Similar to all epidemiological and observational studies, EPICENTRE will have some limitations. For example, the design aims to be comprehensive and pragmatic, but some geographical areas may not be covered by EPICENTRE network as the project may not be feasible for technical or administrative reasons. To mitigate this, we have corresponded with other local/national registries to ensure data fields match as closely as possible. This will allow the potential to merge data later to answer specific research questions. There needs to be a balance between detail of data included, such as physiological data, biosamples, and public health data linkage, and the ability of healthcare systems to manage accurate data entry during a pandemic. We have attempted to find a practical and pragmatic solution to these conflicting needs but acknowledge that this comes at the expense of scope. In most regions, local authorities have established large-scale data linkage, but without the detail on critical care needs in children. If possible, we may be able to utilize these resources in the future. Finally, the need to be hospitalized in an intensive/critical care setting for children beyond neonatal age may be dependent on the local setting/protocols and availability of critical care facilities. However, this is a common problem of pragmatic study design and is generally appropriate when refinements of current care are investigated [47].
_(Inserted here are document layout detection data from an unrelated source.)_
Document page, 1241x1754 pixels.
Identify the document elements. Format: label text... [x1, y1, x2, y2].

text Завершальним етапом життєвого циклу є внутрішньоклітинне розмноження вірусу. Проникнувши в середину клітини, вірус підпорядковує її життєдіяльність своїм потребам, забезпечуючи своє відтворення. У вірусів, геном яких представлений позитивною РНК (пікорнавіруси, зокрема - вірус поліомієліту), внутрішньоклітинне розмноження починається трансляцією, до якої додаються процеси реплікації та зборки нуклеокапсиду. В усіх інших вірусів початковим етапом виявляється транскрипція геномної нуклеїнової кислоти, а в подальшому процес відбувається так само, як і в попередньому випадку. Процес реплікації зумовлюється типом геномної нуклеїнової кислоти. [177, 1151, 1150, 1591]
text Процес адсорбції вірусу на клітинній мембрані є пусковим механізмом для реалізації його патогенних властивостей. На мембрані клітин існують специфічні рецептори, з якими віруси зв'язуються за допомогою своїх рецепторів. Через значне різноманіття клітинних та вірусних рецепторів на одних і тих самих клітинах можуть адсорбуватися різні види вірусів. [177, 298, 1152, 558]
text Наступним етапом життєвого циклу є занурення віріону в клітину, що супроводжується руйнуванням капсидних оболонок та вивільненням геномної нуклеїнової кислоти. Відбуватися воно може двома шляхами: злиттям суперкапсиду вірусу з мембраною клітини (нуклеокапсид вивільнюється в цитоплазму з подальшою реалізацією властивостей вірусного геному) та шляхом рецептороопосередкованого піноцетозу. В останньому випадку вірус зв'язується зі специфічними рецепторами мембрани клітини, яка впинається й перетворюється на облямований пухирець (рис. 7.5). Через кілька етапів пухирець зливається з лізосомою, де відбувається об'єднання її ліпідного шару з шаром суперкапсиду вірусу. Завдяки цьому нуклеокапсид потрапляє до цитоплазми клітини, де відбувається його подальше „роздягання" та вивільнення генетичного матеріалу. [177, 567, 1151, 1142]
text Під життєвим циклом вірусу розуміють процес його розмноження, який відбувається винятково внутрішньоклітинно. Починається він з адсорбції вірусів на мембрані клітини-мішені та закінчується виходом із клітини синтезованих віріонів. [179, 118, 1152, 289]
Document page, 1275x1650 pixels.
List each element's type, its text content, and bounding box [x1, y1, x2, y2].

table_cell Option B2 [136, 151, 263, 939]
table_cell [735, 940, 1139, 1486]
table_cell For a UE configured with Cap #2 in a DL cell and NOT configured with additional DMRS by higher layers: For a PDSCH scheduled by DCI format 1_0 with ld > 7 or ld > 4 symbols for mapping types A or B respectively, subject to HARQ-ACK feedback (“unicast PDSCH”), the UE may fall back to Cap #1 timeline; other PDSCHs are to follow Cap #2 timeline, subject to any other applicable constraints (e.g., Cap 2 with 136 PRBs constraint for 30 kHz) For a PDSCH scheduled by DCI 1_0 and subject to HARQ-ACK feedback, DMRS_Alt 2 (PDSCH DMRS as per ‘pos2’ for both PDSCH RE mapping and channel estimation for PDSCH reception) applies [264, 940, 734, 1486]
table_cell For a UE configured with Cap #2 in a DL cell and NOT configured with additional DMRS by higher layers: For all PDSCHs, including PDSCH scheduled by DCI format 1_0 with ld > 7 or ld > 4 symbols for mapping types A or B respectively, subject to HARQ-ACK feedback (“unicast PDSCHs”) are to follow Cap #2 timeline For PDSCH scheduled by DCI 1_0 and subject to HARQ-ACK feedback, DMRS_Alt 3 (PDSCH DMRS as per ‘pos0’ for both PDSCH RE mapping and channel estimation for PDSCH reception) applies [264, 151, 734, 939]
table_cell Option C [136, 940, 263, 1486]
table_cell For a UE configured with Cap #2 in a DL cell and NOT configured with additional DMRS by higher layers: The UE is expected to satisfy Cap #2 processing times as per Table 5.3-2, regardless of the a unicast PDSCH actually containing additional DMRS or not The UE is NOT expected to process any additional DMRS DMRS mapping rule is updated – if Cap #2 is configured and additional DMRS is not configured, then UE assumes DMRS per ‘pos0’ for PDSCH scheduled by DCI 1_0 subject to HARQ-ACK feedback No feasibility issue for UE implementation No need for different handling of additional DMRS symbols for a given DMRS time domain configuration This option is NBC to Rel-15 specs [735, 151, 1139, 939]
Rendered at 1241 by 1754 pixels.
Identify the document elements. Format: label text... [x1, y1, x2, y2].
EPICENTRE will result in several presentations or publications which will have group authorships, in collaboration with local/national registries (if any), for each of the above-described research questions. Data will be presented at the ESPNIC congresses and in international journals in the field of pediatrics/neonatology and/or critical care, as well as disseminated through ESPNIC social media channels, once officially published.

Time is critical, and we invite all interested clinicians to join EPICENTRE. This will be useful for the clinical care of our COVID19 neonatal and pediatric patients and hopefully to help clarify some issues of wider interest for all clinicians.